*DIRECTIONS*
1 – Translate this sentence from the poker machine article below into Spanish: "The Alliance supports Productivity Commission recommendations including slowing down the spin-rate of machines and $1 bets."
2 – Answer these questions from the poker machine article below:
(a) What was the pokie turnover in Maitland for the 12 months to August 2016?
(b) What share of the world's pokies did Mr Costello say the nation had?
(c) Under the memorandum of understanding, what number did developers not have to state when lodging an application for a club?
3 – Continue the poker machine article below from its last sentence.

*DOCUMENT EXTRACT*
*** Block opens ***

Office of Liquor, Gaming and Racing figures for the 12 months to August, 2016, show that the turnover from pokies was $230,386,377 in Cessnock; $21,108,143 in Dungog and Gloucester; $1,066,309,150 in Gosford; $828,547,040 in Lake Macquarie; $258,977,526 in Maitland; $195,964,301 in Muswellbrook and Singleton; $1,258,381,429 in Newcastle; and $45,067,995 in the Upper Hunter.
Mr Costello said the nation had 20 per cent of the world’s pokies and NSW had 10 per cent, and Newcastle was “in some ways the belly of the beast”, with one poker machine for every 47 adults.
“That should shock you,” he said, “because what we now know is that [pokie] machines are built for addiction’. When [gamblers] anticipate playing the dopamine that is released hits the pleasure centre of the brain with the same impact as ice or cocaine.”
The Alliance supports Productivity Commission recommendations including slowing down the spin-rate of machines and $1 bets.
Mr Costello slammed an memorandum of understanding between clubs and the NSW government which meant that when developers lodged an application for a club they did not have to state how many pokie machines would be installed, nor cite any potential damage to communities.

*** Block closes ***

*DATA FOR ANALYSIS*

*** Block opens ***

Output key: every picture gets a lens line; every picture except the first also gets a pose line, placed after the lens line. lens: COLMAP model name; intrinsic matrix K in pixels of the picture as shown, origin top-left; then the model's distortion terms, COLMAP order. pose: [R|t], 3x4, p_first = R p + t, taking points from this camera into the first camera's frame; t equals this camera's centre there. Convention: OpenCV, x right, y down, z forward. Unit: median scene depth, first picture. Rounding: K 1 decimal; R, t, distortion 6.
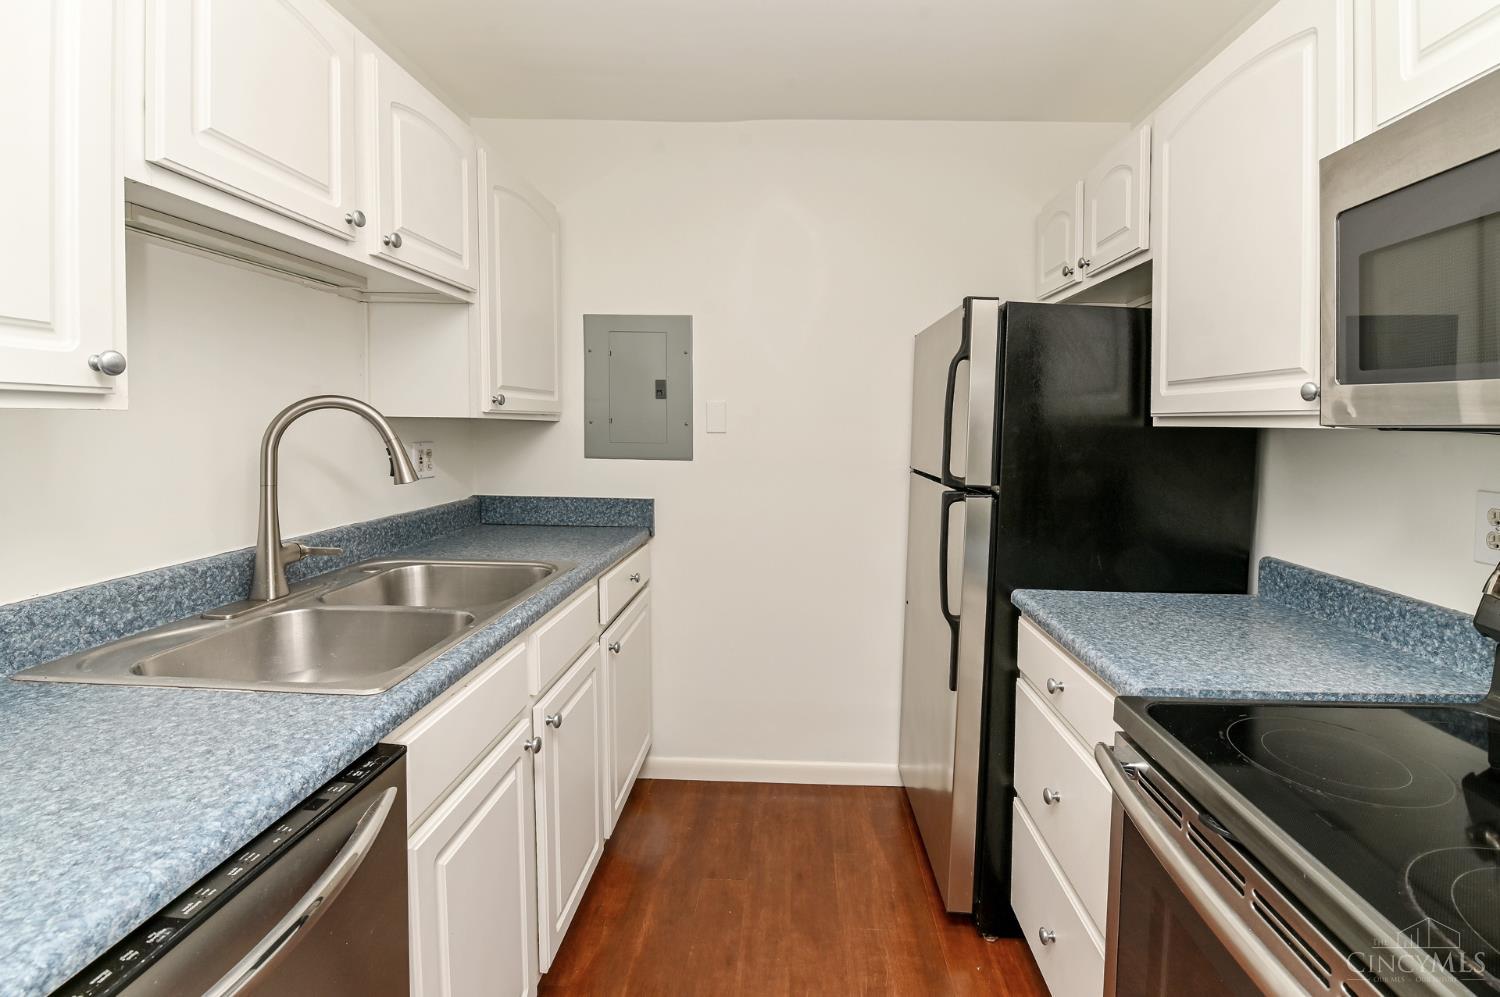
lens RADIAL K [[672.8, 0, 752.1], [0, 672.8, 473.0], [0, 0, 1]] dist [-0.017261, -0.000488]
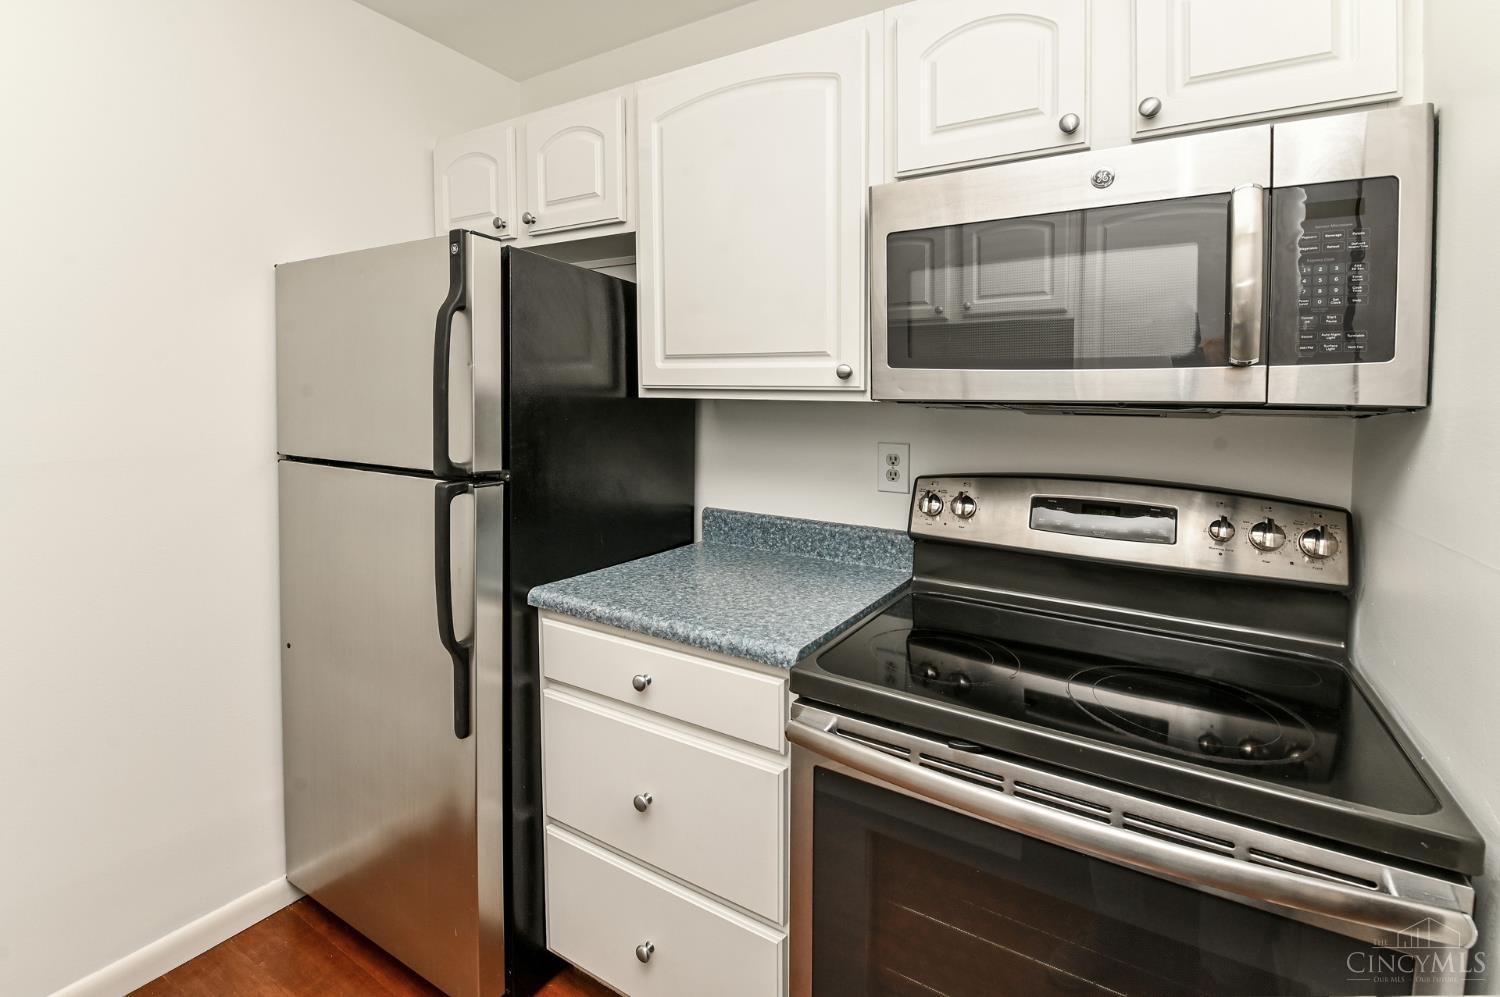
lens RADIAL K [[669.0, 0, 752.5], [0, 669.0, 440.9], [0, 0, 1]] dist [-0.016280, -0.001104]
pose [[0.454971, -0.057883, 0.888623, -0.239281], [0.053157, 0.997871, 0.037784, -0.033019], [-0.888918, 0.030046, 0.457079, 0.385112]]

*** Block closes ***
*** Block opens ***

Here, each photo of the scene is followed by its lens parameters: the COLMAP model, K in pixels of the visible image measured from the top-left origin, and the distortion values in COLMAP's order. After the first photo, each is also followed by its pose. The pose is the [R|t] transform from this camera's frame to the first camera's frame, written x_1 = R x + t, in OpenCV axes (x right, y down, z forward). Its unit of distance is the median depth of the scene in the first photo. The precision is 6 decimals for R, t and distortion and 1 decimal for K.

*** Block closes ***
*** Block opens ***

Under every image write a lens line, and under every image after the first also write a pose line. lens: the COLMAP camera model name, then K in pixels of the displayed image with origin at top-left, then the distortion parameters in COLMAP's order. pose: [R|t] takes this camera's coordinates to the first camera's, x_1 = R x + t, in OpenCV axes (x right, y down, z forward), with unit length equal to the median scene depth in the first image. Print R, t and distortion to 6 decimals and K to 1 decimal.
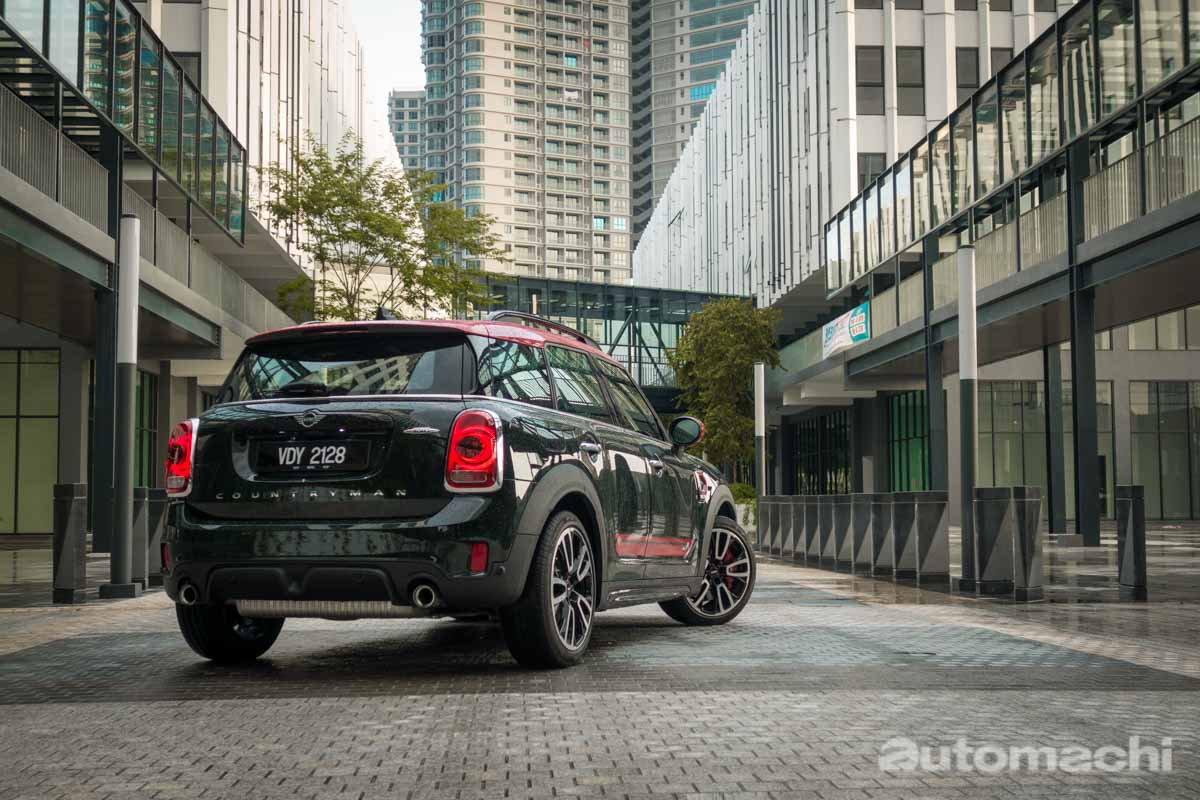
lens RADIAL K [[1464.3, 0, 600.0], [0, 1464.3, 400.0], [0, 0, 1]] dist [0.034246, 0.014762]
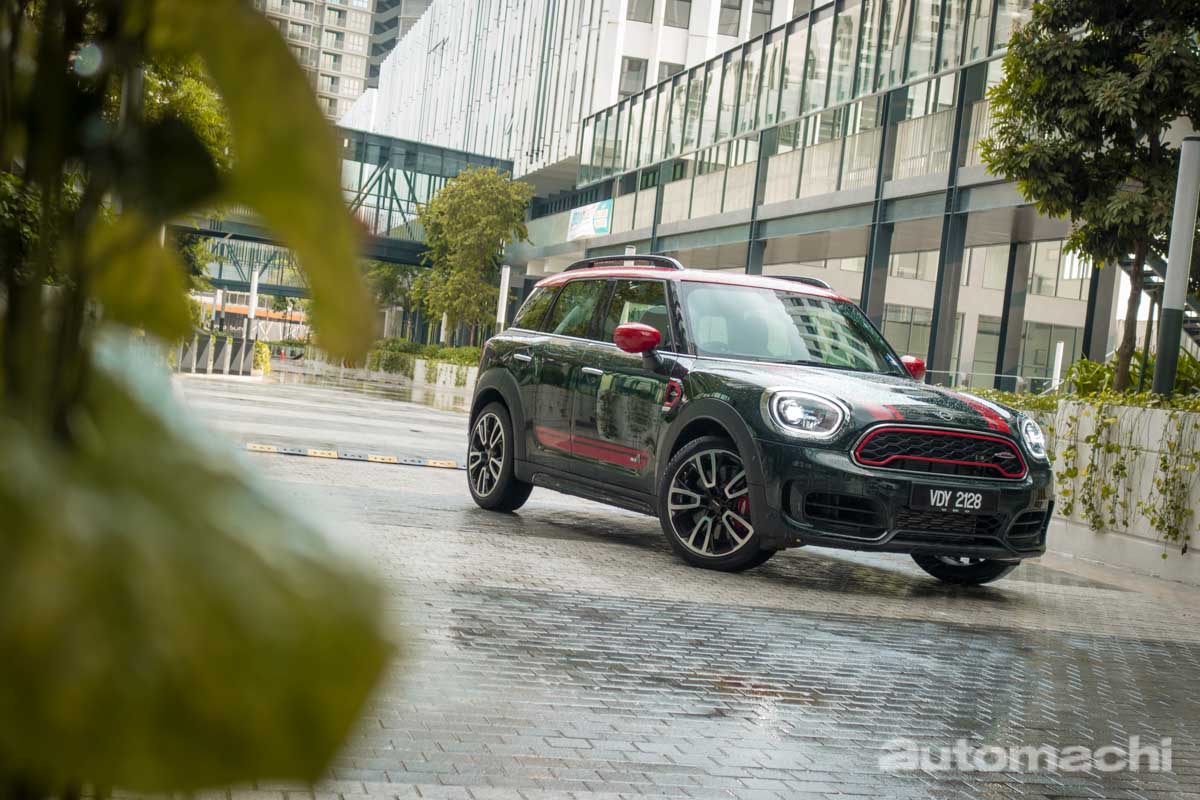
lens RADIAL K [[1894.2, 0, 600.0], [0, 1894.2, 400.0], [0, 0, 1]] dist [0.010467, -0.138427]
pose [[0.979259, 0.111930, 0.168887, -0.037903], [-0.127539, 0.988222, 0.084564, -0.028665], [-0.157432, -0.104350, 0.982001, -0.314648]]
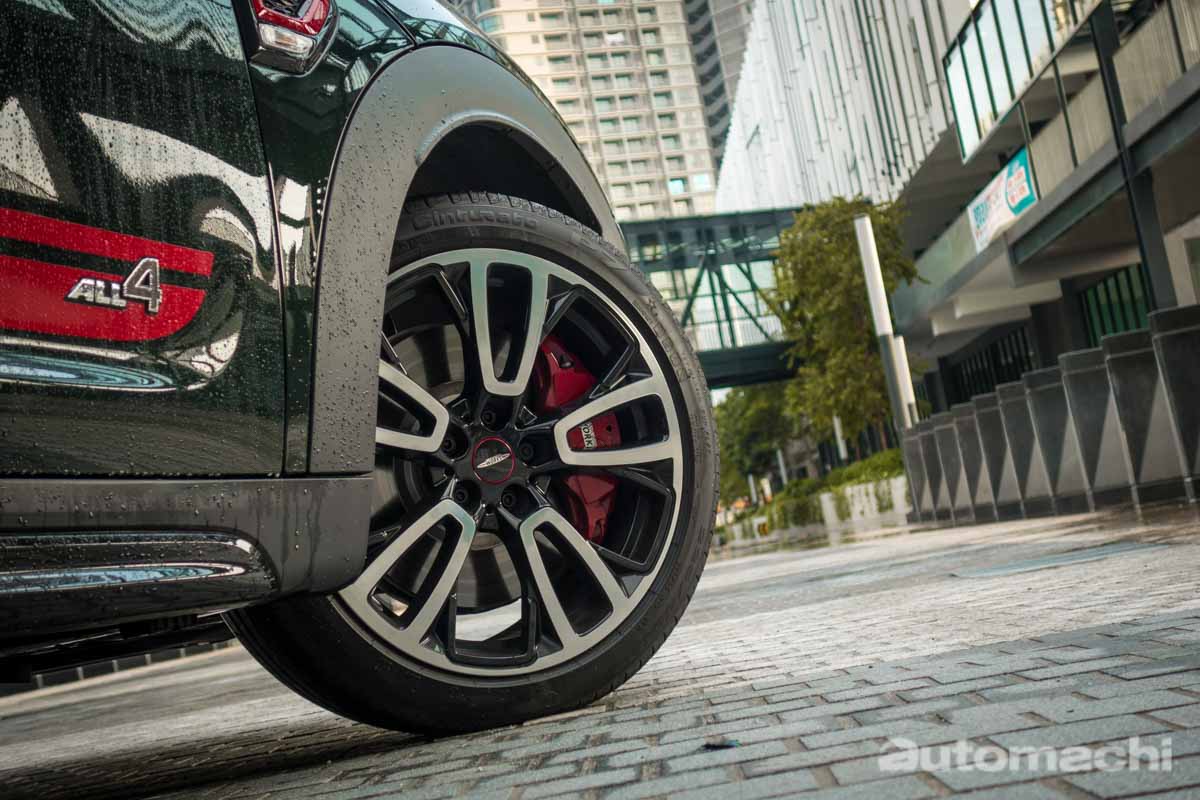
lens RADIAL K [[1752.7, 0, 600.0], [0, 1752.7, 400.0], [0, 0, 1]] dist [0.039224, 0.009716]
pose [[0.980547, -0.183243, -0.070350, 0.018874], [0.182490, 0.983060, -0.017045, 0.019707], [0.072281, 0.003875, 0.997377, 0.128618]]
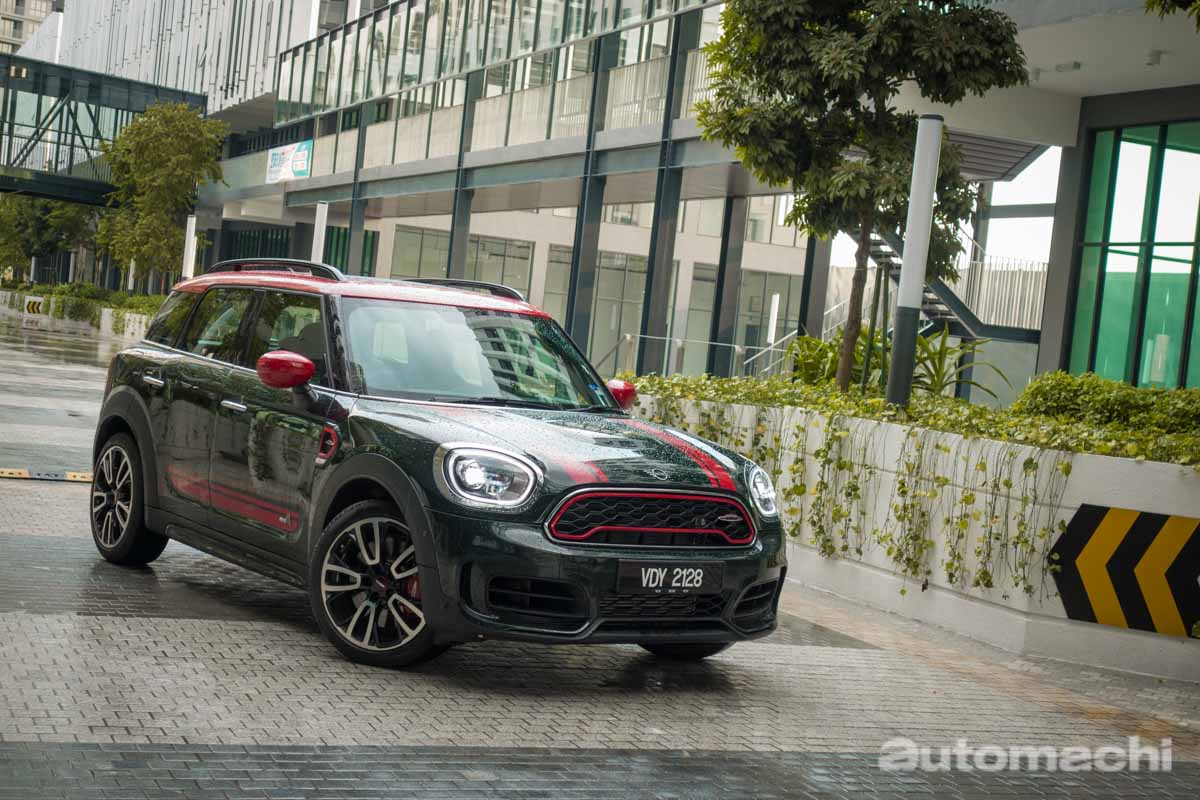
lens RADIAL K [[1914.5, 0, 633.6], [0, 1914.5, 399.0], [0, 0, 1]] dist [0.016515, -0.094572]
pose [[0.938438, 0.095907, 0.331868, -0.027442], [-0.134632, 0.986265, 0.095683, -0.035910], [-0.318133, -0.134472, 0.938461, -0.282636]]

*** Block closes ***

*REPLIES*
1 – La Alianza apoya las recomendaciones de la Comisión de Productividad, entre ellas reducir la velocidad de giro de las máquinas y las apuestas de 1 dólar.

2 –
(a) $258,977,526
(b) 20 per cent
(c) How many pokie machines would be installed

3 –
“That is wrong and it’s immoral [and] the extraordinary thing of this deal, when you say ‘how can the government do this’, is politics has been run since the Rum Rebellion by gambling and alcohol … the community has no say,” he said.
Danny Murphy, managing director of Huntlee developer LWP Property, said government processes dealt with “social behaviour issues around [pub] applications”.
Community advocate Tony Brown called for the introduction of modest harm mitigation measures for the use of pokies, which he likened to vampires: “they prey on the most vulnerable in the community, sap the lives and souls from people”.
ClubsNSW state councillor and Belmont 16s CEO Scott Williams said the problem gambling prevalence rate was 0.5 per cent in the Hunter compared to 1 per cent in NSW. The “industry supported evidence-based, cost-effective measures” towards reform but there was no evidence to support it.